DATA PROVIDED:
--- --- ---

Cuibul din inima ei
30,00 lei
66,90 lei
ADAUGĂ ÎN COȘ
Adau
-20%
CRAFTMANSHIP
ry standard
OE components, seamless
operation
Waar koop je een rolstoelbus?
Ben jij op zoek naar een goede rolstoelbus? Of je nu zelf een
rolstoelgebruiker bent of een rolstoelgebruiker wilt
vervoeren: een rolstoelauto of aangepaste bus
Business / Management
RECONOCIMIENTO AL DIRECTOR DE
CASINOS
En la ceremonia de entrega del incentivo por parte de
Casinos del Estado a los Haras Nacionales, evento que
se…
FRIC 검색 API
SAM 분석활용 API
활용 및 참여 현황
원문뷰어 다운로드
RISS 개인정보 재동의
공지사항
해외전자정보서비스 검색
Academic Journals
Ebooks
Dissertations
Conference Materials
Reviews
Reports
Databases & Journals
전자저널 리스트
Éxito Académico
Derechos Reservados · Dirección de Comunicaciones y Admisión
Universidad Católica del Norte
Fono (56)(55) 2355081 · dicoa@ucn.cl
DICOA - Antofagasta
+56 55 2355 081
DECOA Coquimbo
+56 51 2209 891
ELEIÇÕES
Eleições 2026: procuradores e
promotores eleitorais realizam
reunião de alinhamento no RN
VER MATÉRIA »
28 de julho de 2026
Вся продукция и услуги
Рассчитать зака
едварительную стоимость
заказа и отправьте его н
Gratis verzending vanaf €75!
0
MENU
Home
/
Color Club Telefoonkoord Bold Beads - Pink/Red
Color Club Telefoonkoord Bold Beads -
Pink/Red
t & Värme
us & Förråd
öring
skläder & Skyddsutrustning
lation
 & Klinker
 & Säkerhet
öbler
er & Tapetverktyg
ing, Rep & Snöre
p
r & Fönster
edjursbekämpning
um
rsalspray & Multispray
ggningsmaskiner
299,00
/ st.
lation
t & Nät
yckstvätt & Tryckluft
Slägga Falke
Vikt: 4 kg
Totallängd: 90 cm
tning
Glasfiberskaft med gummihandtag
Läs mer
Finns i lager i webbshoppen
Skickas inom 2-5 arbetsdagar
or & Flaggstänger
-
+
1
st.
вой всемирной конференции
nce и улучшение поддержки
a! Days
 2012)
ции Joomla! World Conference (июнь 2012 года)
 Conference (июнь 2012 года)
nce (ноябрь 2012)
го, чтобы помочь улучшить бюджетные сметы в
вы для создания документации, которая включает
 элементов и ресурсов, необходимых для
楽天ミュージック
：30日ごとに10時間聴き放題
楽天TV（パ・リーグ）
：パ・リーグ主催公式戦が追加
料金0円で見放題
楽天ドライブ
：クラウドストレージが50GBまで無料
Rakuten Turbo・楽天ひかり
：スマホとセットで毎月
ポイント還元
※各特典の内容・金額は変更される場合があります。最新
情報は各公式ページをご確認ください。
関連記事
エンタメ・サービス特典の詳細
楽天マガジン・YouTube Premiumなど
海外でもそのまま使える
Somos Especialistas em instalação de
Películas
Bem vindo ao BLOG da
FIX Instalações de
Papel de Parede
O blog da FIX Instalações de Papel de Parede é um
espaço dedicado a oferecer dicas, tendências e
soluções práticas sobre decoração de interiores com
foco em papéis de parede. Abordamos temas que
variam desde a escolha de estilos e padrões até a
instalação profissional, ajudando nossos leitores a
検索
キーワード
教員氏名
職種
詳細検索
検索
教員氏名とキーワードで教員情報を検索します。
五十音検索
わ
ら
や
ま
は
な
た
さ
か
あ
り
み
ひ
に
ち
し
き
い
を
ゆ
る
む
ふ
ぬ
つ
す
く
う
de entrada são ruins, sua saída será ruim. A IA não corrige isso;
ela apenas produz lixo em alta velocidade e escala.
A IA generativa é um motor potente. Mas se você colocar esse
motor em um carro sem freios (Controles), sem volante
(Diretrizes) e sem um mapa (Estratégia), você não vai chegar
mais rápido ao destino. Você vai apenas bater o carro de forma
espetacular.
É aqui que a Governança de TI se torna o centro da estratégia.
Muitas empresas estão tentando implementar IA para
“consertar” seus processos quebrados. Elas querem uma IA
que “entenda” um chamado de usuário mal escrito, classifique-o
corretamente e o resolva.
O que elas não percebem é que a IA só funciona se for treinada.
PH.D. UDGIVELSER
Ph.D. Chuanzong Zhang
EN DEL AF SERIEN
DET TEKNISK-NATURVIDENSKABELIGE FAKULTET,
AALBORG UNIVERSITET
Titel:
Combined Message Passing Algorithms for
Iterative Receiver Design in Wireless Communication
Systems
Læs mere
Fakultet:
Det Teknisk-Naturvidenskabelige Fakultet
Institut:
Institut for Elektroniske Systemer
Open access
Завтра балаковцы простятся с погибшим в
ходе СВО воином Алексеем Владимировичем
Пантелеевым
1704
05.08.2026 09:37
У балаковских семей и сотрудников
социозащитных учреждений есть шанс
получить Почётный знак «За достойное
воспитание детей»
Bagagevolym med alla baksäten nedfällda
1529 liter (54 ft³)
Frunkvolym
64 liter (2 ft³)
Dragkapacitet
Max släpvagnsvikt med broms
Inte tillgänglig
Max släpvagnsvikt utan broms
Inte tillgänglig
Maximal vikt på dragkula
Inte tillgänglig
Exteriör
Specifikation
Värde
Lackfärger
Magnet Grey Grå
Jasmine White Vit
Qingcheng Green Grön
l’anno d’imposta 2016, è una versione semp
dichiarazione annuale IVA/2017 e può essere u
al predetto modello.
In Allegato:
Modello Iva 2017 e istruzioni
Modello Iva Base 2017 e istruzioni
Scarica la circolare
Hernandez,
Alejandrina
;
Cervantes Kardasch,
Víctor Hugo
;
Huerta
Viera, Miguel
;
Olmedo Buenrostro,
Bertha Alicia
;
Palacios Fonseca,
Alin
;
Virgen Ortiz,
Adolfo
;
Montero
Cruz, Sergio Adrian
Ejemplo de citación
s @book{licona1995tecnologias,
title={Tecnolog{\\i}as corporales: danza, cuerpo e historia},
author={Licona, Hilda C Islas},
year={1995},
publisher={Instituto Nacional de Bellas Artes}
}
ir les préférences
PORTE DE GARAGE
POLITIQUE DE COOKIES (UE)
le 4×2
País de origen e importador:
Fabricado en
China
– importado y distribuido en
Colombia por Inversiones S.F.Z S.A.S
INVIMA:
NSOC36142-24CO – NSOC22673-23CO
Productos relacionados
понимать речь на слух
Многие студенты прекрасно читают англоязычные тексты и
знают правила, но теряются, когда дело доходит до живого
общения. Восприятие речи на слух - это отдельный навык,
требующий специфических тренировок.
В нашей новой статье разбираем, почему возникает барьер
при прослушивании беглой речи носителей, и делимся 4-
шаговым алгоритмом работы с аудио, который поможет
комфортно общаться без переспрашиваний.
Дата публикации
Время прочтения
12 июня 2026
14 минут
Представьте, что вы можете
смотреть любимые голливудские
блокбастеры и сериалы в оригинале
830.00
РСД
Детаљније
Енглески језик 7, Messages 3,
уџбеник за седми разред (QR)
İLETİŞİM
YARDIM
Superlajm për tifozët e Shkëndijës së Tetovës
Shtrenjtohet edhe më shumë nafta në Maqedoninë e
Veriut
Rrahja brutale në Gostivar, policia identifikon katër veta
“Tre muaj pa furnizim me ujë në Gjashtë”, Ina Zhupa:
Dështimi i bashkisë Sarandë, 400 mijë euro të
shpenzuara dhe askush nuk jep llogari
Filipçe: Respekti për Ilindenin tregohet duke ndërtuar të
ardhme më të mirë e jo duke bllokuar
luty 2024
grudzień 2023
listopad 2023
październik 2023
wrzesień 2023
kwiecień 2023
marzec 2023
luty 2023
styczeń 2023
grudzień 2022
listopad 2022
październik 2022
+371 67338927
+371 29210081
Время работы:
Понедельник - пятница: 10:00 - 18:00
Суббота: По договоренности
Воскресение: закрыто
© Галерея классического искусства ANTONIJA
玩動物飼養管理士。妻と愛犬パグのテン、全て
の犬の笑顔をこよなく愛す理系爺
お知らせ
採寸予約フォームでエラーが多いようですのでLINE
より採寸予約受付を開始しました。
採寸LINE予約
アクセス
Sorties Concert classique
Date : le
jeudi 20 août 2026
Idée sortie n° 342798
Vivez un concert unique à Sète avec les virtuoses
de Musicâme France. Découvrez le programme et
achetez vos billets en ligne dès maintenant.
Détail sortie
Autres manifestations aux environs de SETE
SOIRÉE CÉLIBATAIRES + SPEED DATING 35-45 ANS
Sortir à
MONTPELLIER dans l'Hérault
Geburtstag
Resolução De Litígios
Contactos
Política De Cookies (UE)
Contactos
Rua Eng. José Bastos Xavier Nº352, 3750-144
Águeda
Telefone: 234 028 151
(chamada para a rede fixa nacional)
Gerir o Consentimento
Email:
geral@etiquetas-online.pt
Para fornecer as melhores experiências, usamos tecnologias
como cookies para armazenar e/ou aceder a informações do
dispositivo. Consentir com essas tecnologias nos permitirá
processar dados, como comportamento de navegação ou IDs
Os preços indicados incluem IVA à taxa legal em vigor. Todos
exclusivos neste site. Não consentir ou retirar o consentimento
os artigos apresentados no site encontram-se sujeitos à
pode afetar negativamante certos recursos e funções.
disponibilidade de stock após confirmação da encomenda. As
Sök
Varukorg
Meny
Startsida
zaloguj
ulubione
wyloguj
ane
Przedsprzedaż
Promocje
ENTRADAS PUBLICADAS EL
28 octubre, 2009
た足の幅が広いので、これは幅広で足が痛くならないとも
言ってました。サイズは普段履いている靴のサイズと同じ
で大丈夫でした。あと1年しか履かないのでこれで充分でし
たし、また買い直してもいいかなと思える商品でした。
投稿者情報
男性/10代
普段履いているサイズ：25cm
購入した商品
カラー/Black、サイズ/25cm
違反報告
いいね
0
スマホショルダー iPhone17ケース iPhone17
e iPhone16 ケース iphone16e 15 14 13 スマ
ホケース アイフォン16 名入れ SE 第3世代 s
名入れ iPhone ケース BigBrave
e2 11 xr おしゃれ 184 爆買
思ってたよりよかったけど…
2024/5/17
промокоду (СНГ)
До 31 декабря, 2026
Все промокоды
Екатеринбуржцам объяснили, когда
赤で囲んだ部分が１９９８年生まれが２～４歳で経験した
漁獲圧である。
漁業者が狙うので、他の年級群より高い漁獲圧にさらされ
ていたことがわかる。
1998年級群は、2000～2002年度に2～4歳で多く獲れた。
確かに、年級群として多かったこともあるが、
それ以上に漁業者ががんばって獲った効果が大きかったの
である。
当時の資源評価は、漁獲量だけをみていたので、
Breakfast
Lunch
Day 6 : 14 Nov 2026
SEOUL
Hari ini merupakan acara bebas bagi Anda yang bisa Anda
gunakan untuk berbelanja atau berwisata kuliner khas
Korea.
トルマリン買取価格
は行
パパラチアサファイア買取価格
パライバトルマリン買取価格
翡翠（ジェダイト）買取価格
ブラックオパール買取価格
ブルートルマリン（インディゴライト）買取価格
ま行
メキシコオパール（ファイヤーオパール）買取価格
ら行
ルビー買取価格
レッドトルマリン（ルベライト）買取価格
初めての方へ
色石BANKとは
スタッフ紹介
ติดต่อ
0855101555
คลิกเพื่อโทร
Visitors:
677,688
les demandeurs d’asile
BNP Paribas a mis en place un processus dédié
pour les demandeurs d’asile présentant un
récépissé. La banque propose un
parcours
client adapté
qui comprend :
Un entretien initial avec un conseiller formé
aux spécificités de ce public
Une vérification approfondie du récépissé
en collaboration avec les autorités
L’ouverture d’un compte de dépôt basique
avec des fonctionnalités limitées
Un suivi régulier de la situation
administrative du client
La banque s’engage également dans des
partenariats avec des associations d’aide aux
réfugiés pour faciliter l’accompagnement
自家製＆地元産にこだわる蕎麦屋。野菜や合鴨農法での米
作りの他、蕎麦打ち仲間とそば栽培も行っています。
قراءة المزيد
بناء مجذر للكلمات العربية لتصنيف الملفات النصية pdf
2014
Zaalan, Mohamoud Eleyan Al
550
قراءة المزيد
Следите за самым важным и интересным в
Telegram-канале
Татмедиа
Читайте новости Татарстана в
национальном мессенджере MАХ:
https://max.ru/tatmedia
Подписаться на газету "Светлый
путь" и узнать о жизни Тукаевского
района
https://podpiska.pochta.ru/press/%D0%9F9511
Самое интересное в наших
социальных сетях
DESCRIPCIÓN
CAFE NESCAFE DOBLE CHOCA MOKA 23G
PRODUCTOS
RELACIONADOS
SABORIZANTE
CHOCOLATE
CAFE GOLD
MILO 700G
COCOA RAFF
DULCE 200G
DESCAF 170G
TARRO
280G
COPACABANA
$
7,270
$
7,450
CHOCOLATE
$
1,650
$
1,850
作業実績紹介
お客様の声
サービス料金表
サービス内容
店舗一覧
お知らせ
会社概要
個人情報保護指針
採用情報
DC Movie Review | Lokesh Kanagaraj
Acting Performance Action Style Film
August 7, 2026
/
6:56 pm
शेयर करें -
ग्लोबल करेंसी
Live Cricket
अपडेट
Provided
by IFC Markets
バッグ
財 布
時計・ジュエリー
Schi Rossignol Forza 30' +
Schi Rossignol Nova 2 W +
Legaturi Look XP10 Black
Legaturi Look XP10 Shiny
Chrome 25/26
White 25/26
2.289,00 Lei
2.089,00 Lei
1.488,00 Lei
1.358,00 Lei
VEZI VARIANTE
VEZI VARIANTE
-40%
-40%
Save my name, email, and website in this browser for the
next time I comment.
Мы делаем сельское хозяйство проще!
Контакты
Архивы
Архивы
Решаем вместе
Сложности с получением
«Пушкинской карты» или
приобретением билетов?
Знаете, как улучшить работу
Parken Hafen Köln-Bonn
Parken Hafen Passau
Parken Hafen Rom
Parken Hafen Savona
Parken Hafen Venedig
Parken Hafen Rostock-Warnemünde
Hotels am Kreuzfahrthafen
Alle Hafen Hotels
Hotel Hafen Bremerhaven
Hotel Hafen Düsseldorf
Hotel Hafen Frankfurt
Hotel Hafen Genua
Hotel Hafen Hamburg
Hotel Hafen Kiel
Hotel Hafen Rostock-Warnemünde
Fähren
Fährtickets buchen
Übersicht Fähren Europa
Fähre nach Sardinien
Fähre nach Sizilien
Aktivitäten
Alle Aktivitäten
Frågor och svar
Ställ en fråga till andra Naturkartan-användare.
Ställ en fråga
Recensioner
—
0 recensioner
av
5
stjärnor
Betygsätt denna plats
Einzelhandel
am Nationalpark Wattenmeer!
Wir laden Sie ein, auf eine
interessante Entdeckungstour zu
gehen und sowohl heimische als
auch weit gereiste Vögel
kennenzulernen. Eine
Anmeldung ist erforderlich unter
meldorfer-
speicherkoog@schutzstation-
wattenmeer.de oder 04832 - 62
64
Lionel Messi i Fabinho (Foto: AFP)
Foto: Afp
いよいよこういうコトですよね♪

--- --- ---

WHAT IS BEING ASKED: Reproduce the listing word for word, starting with its first line and going on through the line that contains "Рассчитать зака".

RESPONSE AREA:
Cuibul din inima ei
30,00 lei
66,90 lei
ADAUGĂ ÎN COȘ
Adau
-20%
CRAFTMANSHIP
ry standard
OE components, seamless
operation
Waar koop je een rolstoelbus?
Ben jij op zoek naar een goede rolstoelbus? Of je nu zelf een
rolstoelgebruiker bent of een rolstoelgebruiker wilt
vervoeren: een rolstoelauto of aangepaste bus
Business / Management
RECONOCIMIENTO AL DIRECTOR DE
CASINOS
En la ceremonia de entrega del incentivo por parte de
Casinos del Estado a los Haras Nacionales, evento que
se…
FRIC 검색 API
SAM 분석활용 API
활용 및 참여 현황
원문뷰어 다운로드
RISS 개인정보 재동의
공지사항
해외전자정보서비스 검색
Academic Journals
Ebooks
Dissertations
Conference Materials
Reviews
Reports
Databases & Journals
전자저널 리스트
Éxito Académico
Derechos Reservados · Dirección de Comunicaciones y Admisión
Universidad Católica del Norte
Fono (56)(55) 2355081 · dicoa@ucn.cl
DICOA - Antofagasta
+56 55 2355 081
DECOA Coquimbo
+56 51 2209 891
ELEIÇÕES
Eleições 2026: procuradores e
promotores eleitorais realizam
reunião de alinhamento no RN
VER MATÉRIA »
28 de julho de 2026
Вся продукция и услуги
Рассчитать зака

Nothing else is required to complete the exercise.